CONSIGNE:
Indiquez, s'il vous plaît, si chacune des affirmations ci-dessous s'accorde avec le texte sur la garenne, en répondant par oui ou par non et en citant mot pour mot les termes du texte qui tranchent.
1. Les murs conseillés pour entourer le terrain mesurent de neuf à dix pieds de haut.
2. Le bord intérieur du fossé doit être taillé à pic.
3. Le précepte rapporté par Olivier de Serres était nouveau à son époque.
-------- EXTRAIT DU DOCUMENT --------
Mais, ce qui appelle le plus l’attention, c’est la clôture de la garenne ; elle varie suivant les lieux et les ressources qu’ils offrent. Quand on le peut commodément, le mieux est d’entourer son terrain de murs bâtis solidement, de neuf à dix pieds de haut, et dont les fondemens pénètrent assez avant en terre pour que les lapins ne puissent, en fouillant, s’échapper par-dessous. Un fossé plein d’eau forme encore une bonne clôture, si sa largeur est au moins de dix a douze pieds, si le bord intérieur est en pente douce, afin que les lapins puissent y descendre et non y tomber, et si le bord opposé est taillé à pic et rehaussé par un cordon en terre pour ôter à ces animaux la possibilité de franchir le fossé en grimpant contre cette sorte de contrescarpe, dont l’on soutient les terres par de la maçonnerie ou par une plantation de saules et d’osiers. La ceinture d’eau qui entoure a garenne présente le double avantage de l’agrément et du produit. L’on sait combien le voisinage des eaux courantes a de charmes à la campagne ; la fraîcheur qu’elles répandent dans l’atmosphère tempère les feux de la canicule ; la pelouse et l’ombrage de leurs rives offrent un abri contre la chaleur du soleil, des lieux agréables de repos et des asiles qui semblent consacrés à la méditation, à la douce mélancolie ou aux plus tendres souvenirs. Le sol le plus aride cesse de se refuser aux efforts de la culture et de la végétation, dès que la nature et l’art y dirigent des eaux qui roulent avec elles la fraîcheur et la fertilité ; et si de nombreux poissons y habitent lorsqu’elles sont destinées à enfermer une garenne, le tableau devient doublement animé par les courses des animaux terrestres qui s’agitent et se croisent en tous sens, par les mouvemens plus doux, mais non moins précipités, des poissons qui divisent l’eau avec aisance ou s’élancent au dessus de sa surface, et par les peurs que ces deux peuplades timides se communiquent et se rendent réciproquement. La pêche viendra alors joindre ses amusemens et ses profits à ceux de la chasse, et l’on aura accompli le précepte qu’Olivier de Serres rapporte, comme très-utile et déjà ancien de son temps :

La réparation aura double usage,
Si tu te veux montrer entendu en ce ménage.
-------- DONNÉES RECUEILLIES --------
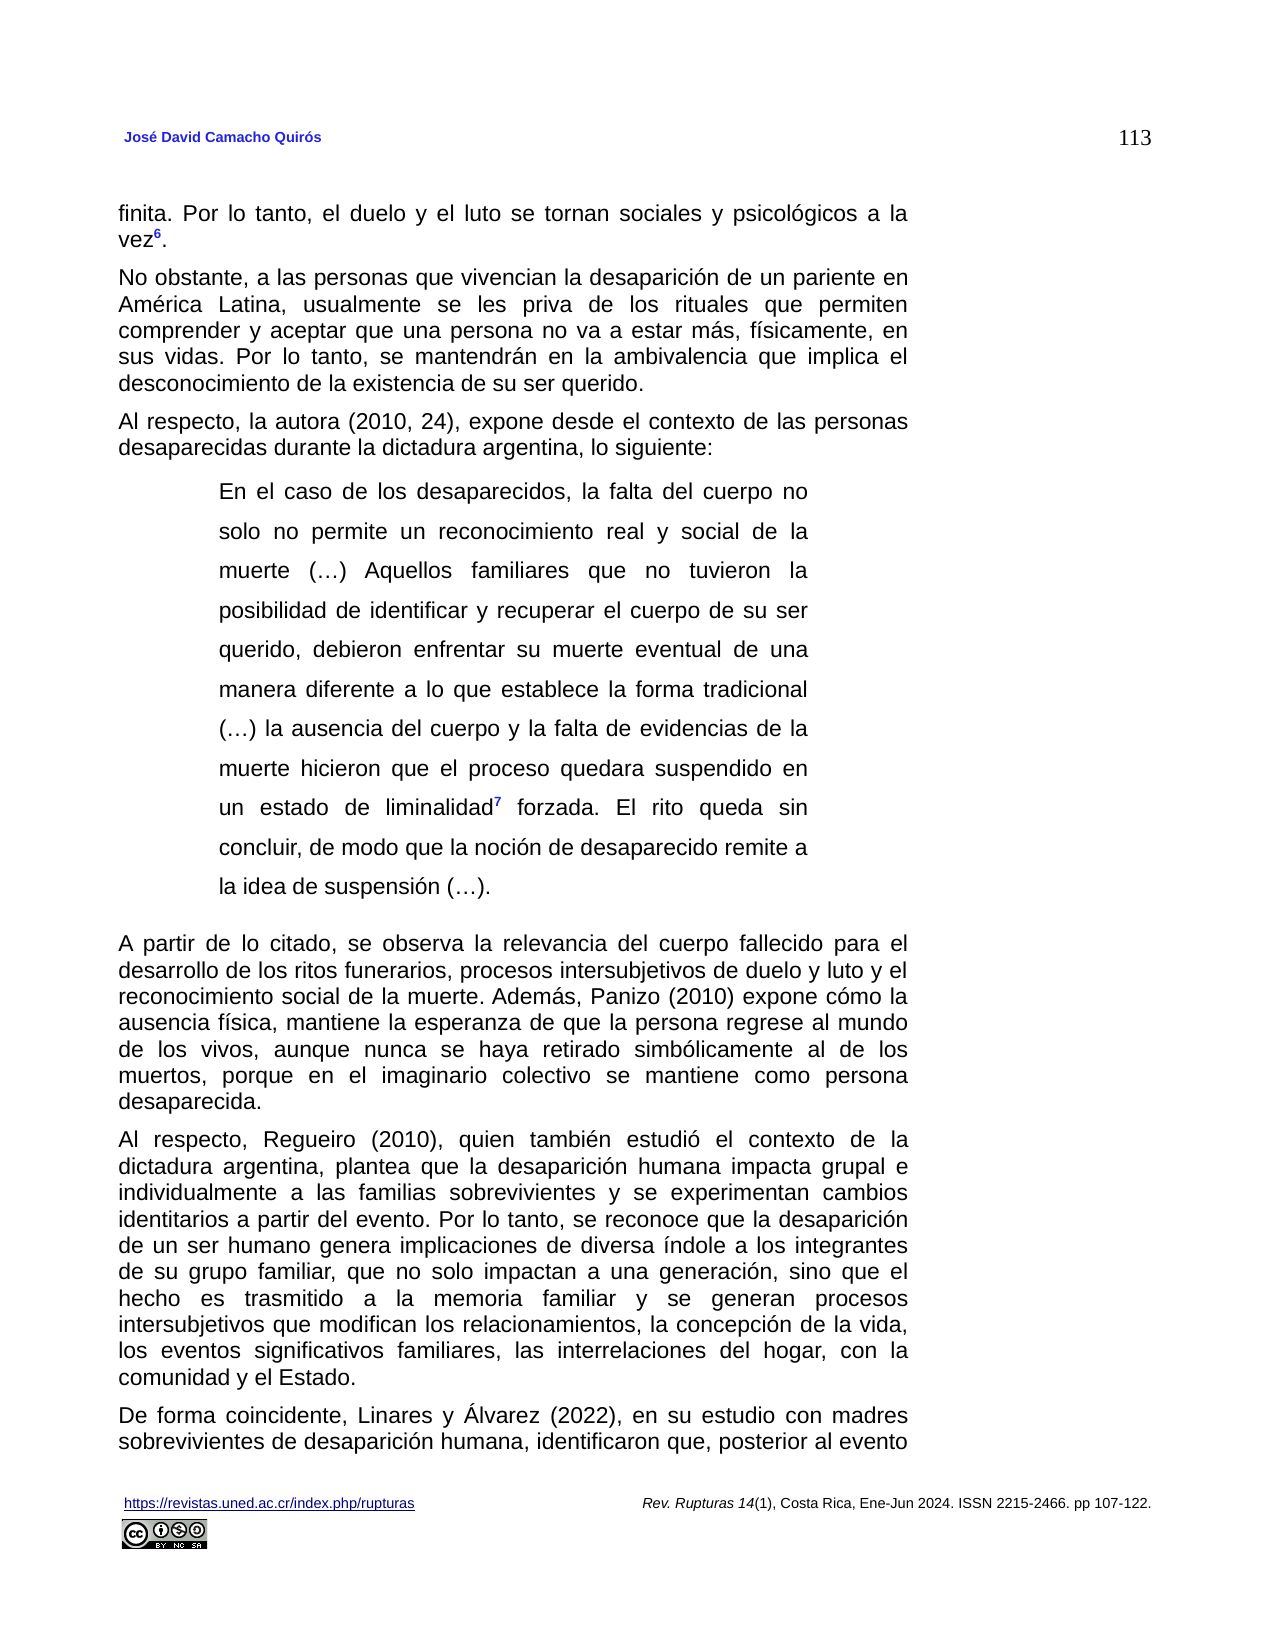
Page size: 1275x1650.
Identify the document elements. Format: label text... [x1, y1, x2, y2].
--------
EXERCICE CORRIGÉ:
1. Oui : « de neuf à dix pieds de haut ».
2. Non : « si le bord intérieur est en pente douce ».
3. Non : « comme très-utile et déjà ancien de son temps ».